Not that I’m saying Ben is a problem, or that his personality is. But, if you interact with Willy or Alex, and then interact with Ben—well, autism isn’t the all of it. They’re different people: wholly and completely different people from the nature and “severity” of their autism to their coping mechanisms, from their interests to their strongest personal characteristics.
Ben tests boundaries. Sure, Alex and Willy do too, but Ben does so with a mixture of passion, determination, resourcefulness, and resilience that continues to amaze and astound. This has nothing to do with his autism, but is part of his personality. It’s part of who he is; the ways it manifests are influenced by autistic traits, but this nature is inherent in all that is Ben.

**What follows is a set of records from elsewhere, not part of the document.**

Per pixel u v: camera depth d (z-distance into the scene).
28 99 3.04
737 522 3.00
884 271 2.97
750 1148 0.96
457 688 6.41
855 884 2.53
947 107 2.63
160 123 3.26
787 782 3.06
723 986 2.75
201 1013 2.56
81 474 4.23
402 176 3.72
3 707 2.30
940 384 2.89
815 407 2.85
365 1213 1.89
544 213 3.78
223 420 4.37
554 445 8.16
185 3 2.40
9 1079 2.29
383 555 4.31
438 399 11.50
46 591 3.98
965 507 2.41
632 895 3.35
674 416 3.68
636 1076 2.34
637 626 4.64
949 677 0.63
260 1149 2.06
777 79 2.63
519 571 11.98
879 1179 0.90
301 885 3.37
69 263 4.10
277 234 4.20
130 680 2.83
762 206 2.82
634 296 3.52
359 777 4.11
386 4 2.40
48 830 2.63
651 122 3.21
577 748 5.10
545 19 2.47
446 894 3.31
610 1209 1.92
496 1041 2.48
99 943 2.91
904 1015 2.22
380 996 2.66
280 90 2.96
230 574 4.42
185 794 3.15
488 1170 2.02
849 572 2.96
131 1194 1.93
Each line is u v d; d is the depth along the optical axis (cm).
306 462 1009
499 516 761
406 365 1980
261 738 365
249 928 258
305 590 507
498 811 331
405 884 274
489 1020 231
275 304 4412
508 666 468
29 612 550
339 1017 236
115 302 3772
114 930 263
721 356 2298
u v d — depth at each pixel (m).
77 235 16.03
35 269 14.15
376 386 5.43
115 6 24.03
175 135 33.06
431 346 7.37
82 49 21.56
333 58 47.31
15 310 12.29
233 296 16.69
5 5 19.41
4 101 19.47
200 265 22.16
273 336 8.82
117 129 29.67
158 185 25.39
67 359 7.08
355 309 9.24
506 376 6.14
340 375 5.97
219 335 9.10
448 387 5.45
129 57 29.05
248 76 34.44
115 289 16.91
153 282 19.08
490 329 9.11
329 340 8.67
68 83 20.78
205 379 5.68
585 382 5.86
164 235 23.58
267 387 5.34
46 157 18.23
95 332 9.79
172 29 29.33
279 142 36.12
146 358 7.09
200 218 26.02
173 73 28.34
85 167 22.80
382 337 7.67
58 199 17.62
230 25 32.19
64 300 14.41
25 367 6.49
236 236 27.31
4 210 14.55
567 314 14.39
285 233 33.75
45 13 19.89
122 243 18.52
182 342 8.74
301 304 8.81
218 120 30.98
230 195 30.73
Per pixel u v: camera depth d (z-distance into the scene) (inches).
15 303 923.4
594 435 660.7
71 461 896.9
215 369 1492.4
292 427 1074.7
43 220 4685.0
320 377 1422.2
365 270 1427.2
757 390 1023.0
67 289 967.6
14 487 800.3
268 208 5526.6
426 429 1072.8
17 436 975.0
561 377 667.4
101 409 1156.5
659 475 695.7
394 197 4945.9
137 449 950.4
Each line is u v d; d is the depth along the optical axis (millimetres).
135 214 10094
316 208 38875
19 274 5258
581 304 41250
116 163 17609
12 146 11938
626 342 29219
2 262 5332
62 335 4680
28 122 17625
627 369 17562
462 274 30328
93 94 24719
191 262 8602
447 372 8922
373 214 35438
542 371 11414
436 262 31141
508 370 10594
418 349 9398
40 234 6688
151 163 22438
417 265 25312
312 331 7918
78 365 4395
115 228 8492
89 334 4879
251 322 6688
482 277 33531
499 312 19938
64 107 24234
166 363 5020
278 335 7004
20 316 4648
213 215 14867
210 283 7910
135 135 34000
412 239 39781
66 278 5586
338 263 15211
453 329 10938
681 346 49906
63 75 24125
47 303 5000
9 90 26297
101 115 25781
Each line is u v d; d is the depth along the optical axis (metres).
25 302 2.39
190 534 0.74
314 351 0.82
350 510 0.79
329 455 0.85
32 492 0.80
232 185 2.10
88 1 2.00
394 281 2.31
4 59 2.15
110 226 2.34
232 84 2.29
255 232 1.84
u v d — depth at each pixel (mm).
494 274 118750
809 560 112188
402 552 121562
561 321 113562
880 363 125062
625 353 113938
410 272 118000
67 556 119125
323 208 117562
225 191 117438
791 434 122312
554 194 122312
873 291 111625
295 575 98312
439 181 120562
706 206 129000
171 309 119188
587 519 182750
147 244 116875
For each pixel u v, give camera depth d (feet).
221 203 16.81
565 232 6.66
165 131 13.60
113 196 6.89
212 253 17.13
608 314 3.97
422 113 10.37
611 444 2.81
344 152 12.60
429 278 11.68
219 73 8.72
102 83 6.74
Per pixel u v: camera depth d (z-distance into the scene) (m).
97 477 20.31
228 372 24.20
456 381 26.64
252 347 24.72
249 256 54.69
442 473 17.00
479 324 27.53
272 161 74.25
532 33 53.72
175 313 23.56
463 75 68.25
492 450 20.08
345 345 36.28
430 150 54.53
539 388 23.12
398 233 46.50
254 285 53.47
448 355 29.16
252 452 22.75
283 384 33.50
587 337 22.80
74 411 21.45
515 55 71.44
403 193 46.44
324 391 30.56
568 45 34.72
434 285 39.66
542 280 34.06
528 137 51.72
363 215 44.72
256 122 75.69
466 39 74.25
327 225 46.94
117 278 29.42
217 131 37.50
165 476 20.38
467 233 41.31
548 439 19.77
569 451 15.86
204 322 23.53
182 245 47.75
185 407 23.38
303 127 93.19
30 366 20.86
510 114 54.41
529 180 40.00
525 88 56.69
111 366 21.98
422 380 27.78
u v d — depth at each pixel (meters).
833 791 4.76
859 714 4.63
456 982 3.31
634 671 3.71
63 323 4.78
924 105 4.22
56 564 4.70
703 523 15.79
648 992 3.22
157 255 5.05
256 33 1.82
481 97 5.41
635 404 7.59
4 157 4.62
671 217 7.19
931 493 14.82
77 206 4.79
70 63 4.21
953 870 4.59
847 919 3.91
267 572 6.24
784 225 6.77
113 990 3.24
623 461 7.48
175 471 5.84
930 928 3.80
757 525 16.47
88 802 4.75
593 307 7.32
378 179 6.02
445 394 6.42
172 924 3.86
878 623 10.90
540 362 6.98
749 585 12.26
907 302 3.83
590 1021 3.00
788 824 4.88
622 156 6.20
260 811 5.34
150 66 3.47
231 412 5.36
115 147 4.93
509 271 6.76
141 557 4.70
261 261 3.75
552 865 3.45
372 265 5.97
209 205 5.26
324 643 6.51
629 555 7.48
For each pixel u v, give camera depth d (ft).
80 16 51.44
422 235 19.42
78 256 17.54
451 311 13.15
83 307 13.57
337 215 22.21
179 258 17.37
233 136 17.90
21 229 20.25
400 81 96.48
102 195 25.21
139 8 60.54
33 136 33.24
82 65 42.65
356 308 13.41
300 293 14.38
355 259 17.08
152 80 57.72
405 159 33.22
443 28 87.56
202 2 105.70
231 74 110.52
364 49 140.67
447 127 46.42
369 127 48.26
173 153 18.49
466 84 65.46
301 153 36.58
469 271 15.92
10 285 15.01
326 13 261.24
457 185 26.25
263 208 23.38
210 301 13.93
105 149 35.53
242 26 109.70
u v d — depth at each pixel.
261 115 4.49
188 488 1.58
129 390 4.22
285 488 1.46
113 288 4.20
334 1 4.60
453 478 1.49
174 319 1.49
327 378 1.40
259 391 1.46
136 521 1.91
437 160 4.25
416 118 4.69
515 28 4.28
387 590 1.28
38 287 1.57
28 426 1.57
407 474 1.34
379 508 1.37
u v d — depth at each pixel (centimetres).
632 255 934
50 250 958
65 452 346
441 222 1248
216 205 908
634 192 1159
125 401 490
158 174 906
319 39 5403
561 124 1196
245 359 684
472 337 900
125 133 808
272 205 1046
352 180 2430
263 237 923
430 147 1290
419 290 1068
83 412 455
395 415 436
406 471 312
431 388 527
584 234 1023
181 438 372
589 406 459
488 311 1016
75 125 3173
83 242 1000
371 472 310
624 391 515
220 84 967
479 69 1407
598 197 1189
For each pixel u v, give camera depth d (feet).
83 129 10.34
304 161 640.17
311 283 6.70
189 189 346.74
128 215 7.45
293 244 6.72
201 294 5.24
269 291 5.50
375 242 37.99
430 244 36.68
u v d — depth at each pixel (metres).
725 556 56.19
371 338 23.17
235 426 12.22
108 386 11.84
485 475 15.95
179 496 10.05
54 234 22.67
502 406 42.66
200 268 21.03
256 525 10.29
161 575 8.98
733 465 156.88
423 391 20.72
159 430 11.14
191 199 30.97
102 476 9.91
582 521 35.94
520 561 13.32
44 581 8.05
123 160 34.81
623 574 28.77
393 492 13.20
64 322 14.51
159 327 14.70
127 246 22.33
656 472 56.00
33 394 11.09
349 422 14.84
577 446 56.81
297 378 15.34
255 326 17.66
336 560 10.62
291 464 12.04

I’ve been reading a lot of newsy stuff and I can’t help but feel jaded. There’s still an overwhelming amount of “autism is bad” out there. People go into details about what autism takes away and it’s frustrating to read. It’s like they’re so busy looking for what’s not there, they don’t see what is: a person, a unique person who is doing the best he or she can to exist in a world that wasn’t made with his or her needs in mind. Parents seem so flummoxed that they didn’t get their mini-me, they’re lost when it comes to seeing, being aware of the person their child really is.
I don’t get it. I don’t understand. Why do parents get so stuck on having the child they want—something they have no control over, something that few parents ever really get—that they miss out on the child they have? This isn’t really an autism thing, either. Some parents want their children to grow up to be doctors, but the children would rather be artists. Some parents want their children to marry and have babies, but the children are perpetual bachelors or bachelorettes or—gasp!—they may even be gay. Why is it that so many parents try to force their children—unique people who are very much themselves—into some kind of mold that doesn’t really fit? Whether it’s driving your child crazy with your lust for vicarious football glory or trying to make your autistic child normal, how do they justify it?
Is it really so hard to respect the little people in your care?